A carta que propõe democracia cultural via programas de cultura foi escrita com o mesmo sentimento filantrópico do chá das quatro. Estava lá a velha caneta nanquim e sua pena de faisão a traçar um plano estratégico para este mingau confuso que estamos a chamar de diversidade cultural morrendo de medo de uma observação mais criteriosa, mais ciosa.
Acovardada, essa visão foge do embate, do enfrentamento, da discussão profunda. Este é um projeto que podemos perfeitamente chamar de “deixa quieto” ou “não mexe nisso”. Lógico que essa liga é produzida pelo ovo corporativo. Há uma demanda na busca por adequar mão-de-obra de várias áreas dentro do universo da cultura.
Por isso, mal comparando, os três dias da Semana de 22 provocam ainda hoje, os mais diversos debates e reflexões. O que assistimos agora é uma panacéia do que é classificado como “burro motivado” que, Alheio aos desdobramentos de cada ação, este inocente útil é uma bela peça da engrenagem que paralisa o raciocínio, que apara pequenas arestas. O sistema, essa palavra tão gasta, é um componente, hoje, muito mais eficaz do que anos atrás. Filho do neoliberalismo que constrói redes numa corrente perversa que rechaça naturalmente as vozes dissonantes. Tudo tem que estar arrumadinho, penteadinho, gomalinadozinho no esquema da motivação patética que produz a para-cultura.
Há muitos anos neste país, não se fala de arte, não se fala de criação, não se discute estética. O Estado, o governo e as empresas se transformaram num grande coração de mãe, cabem todos, embalados por um único canto pra que adormeçam num sono de décadas.
O patrulhamento silencioso vem transformando o artista num zumbi obediente, num fantoche estético, numa marionete empresarial, numa massa de manobra política.
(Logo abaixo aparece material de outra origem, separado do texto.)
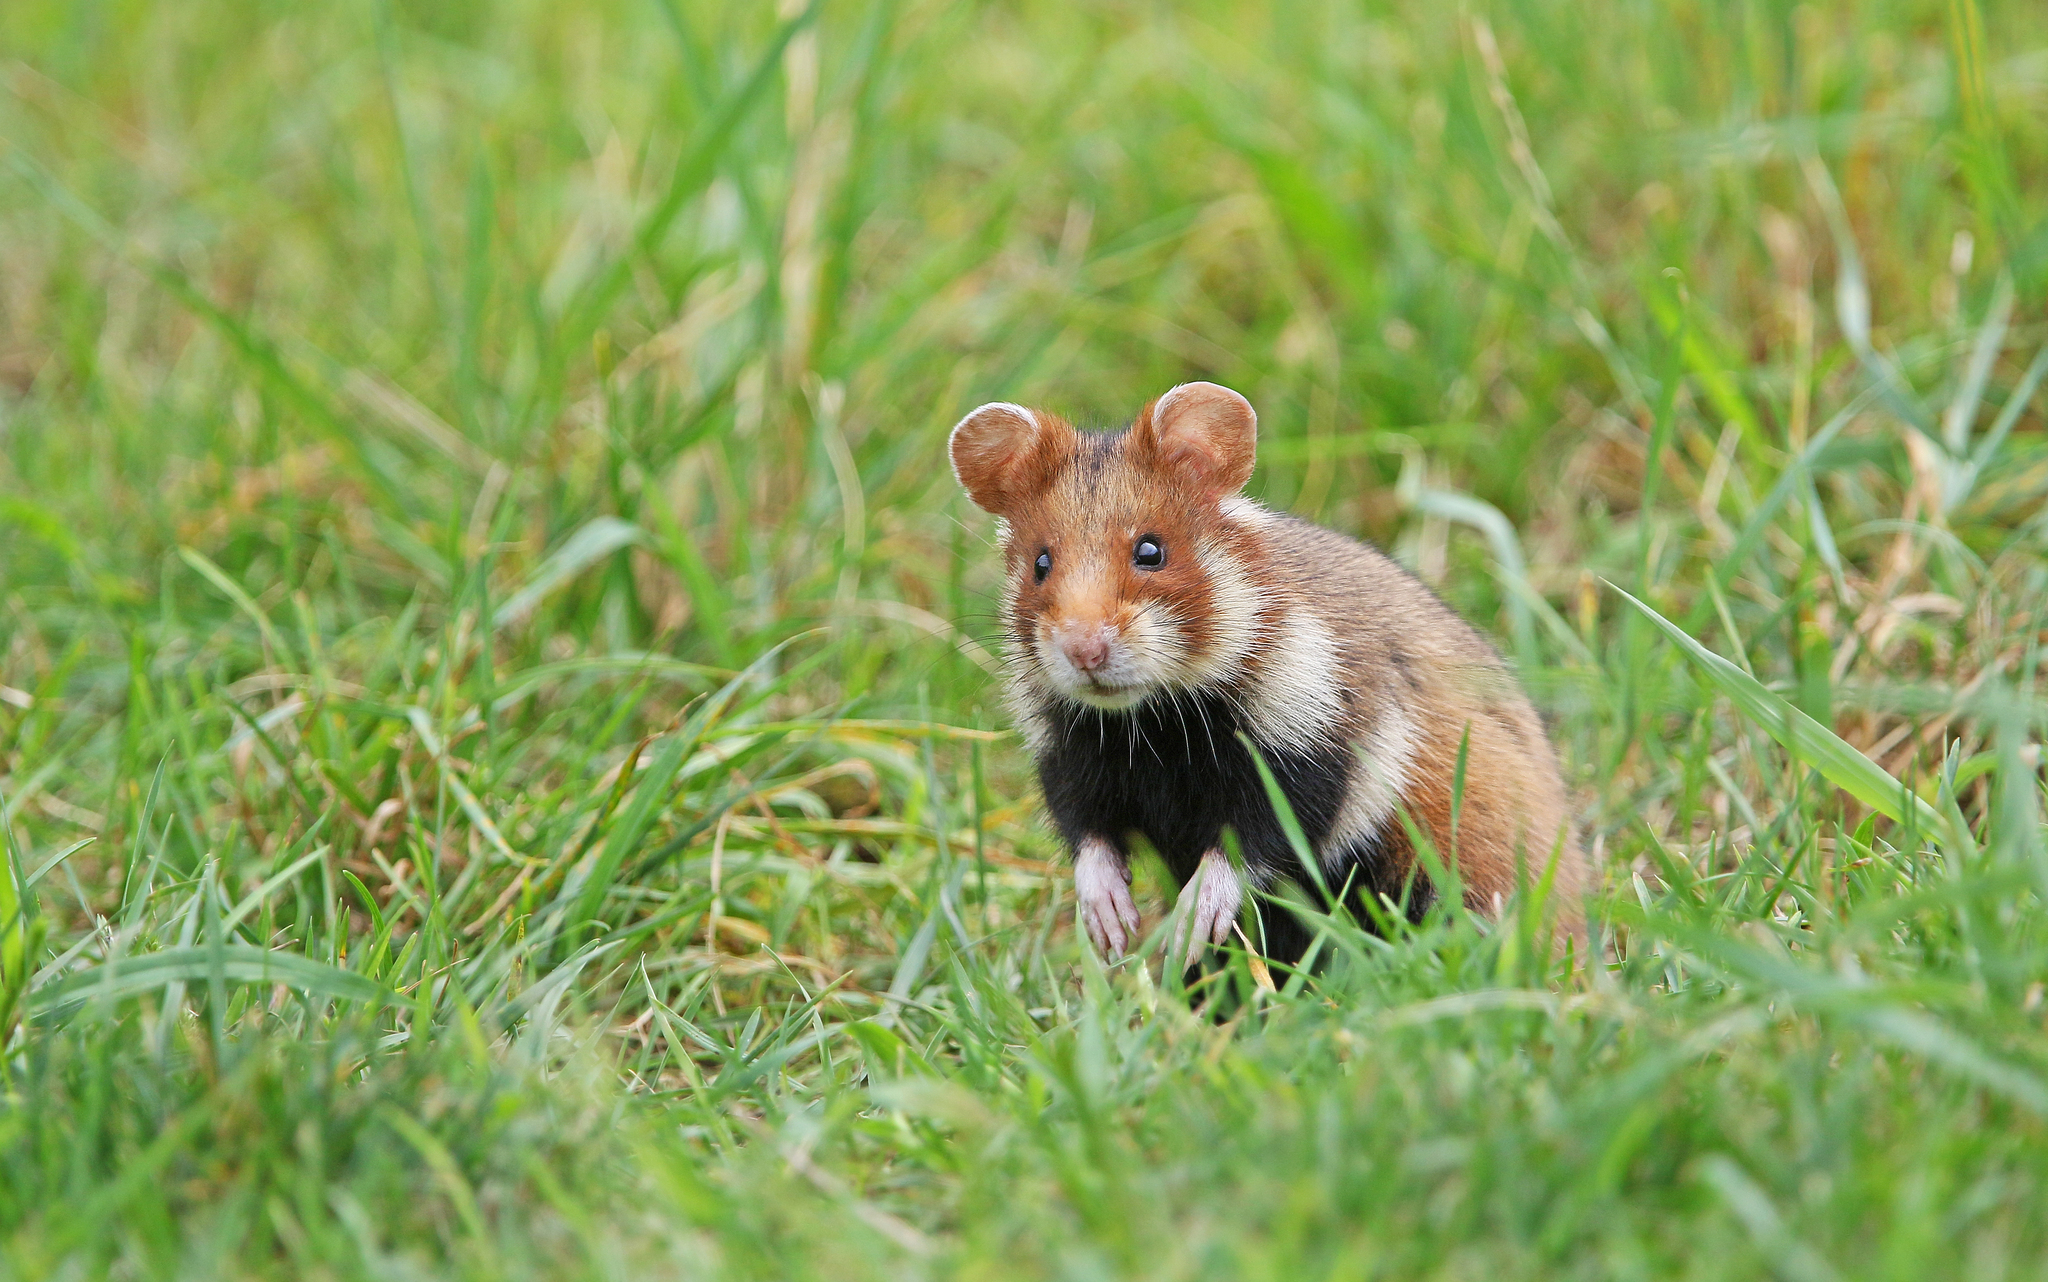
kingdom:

Nada de fazer ondas, senão, te penduro na cruz e chamo os urubus. Estamos de fato encurralados e medrados. Artistas virando burocratas, burocratas virando executivos construindo pontes e lobbies em qualquer um dos segmentos dessa fragmentada e perigosa idéia de democracia cultural onde se encontra estacionada num ambiente perfeito, num curral aquecido, bem alimentado para que ninguém pule a cerca. Há um sonífero nessa ração. Esse comodite cultural, hoje, se valoriza na obediência cega, na pontuação sistematizada, encarcerada, indivisível, abstrata para a sociedade em seus aclamados e robustos feitos. Esse silêncio todo que nos atordoa não é um ato reflexivo conspiratório em prol da arte, é o resultado de um wisck doze anos que não dá ressaca, mas está matando de cirrose a arte brasileira.
“Fora! Fu! Fora bom burguês!” (Mário de Andrade).